● **La consigne**
Rédigez la suite de l'article sur les préfectures saturées, en reprenant juste après sa dernière phrase.

**** Extrait du document

Préfectures saturées: des salariés étrangers attaquent l’État pour carence administrative

RMC s’engage avec vous reçoit constamment des appels à l’aide d’étrangers réguliers qui vivent et travaillent en France depuis des années. Et pourtant, ils se retrouvent sans papiers et sans emploi, du jour au lendemain, parce que les préfectures sont débordées.
C’est le cas de Priscila, une Brésilienne, mariée à un Français depuis 16 ans, dont les enfants sont nés en France. Elle vit à Menton et elle a demandé le renouvellement de son titre de séjour dans les temps, comme d’habitude, en 2021. Mais la préfecture des Alpes-Maritimes n’a pas répondu. Devenue travailleuse sans papiers, elle s’est fait licencier en juin dernier.
“Comment je vais manger, payer mon loyer? Il n’y a pas d’empathie. Les gens ne se mettent pas à notre place. La seule chose qu’on demande, c'est un document pour travailler”.
Comme elle n’a plus de titre de séjour, elle ne touche même pas le chômage, alors qu’elle a cotisé. Et quand elle s’est rendue en préfecture pour se plaindre, voici ce qu’on lui a répondu…
“L’agent administratif m’a clairement dit, devant mon mari qui est français: ‘Si vous n'êtes pas contente, vous n'avez qu’à quitter la France’. On est où là? De quel droit elle peut me dire cela?”, questionne-t-elle.
Un phénomène d’engorgement qui concerne toutes les préfectures de France
Priscila n’est pas la seule, sur la trentaine de mails d’auditeurs reçus depuis le début de l’année. Et cette tendance est confirmée par les associations, surtout depuis la dématérialisation totale des démarches, post-Covid. La situation est telle que certains avocats passent aujourd’hui plus de temps à attaquer l'État devant les tribunaux, simplement pour obtenir un rendez-vous en préfecture pour leurs clients…
Maître Emma Léoty, qui défend Priscila et une vingtaine d’autres salariés étrangers, décide aujourd’hui de frapper fort: elle engage une action collective inédite contre l’État pour carence administrative.

********
**** Données fournies

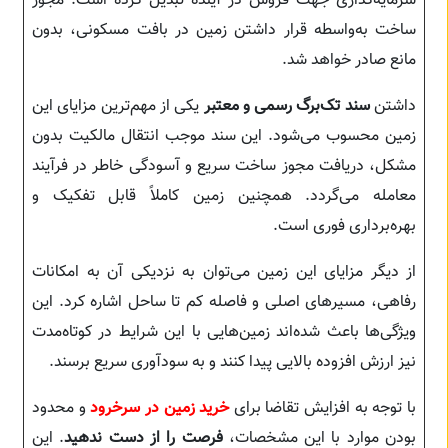
سرمایه‌گذاری جهت فروش در آینده تبدیل کرده است. مجوز
ساخت به‌واسطه قرار داشتن زمین در بافت مسکونی، بدون
مانع صادر خواهد شد.
داشتن
سند تک‌برگ رسمی و معتبر
یکی از مهم‌ترین مزایای این
زمین محسوب می‌شود. این سند موجب انتقال مالکیت بدون
مشکل، دریافت مجوز ساخت سریع و آسودگی خاطر در فرآیند
معامله می‌گردد. همچنین زمین کاملاً قابل تفکیک و
بهره‌برداری فوری است.
از دیگر مزایای این زمین می‌توان به نزدیکی آن به امکانات
رفاهی، مسیرهای اصلی و فاصله کم تا ساحل اشاره کرد. این
ویژگی‌ها باعث شده‌اند زمین‌هایی با این شرایط در کوتاه‌مدت
نیز ارزش افزوده بالایی پیدا کنند و به سودآوری سریع برسند.
با توجه به افزایش تقاضا برای
خرید زمین در سرخرود
و محدود
بودن موارد با این مشخصات،
فرصت را از دست ندهید
. این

********

● **Réponse à la consigne**
“On touche aux droits de l’homme, quelque part. Pour moi, clairement, il y a une faille, une carence de l’État, qui tarde à délivrer ces titres de séjours. On se retrouve dans une impasse avec des gens qui se retrouvent sans rien, et ils ne peuvent pas bénéficier des droits au chômage”.
“Donc c’est la double peine, la double sanction”, conclut-elle. En juin dernier, l’État a été condamné pour la première fois devant un tribunal (Melun, NDLR) à verser 800€ de dommages et intérêts à un salarié étranger qui avait perdu son emploi faute de réponse de la préfecture.
Comment aider Priscila?
Après avoir contacté la rédaction, Priscila a fini par obtenir un rendez-vous en préfecture. Depuis jeudi dernier, elle a un nouveau titre de séjour, mais seulement pour trois mois.
Si l’administration n’a toujours pas renouvelé ses papiers d’ici janvier, elle devra encore se battre. Mais RMC s’engage à ses côtés et transmettra son dossier, ainsi que ceux de tous nos auditeurs, à la Défenseure des droits.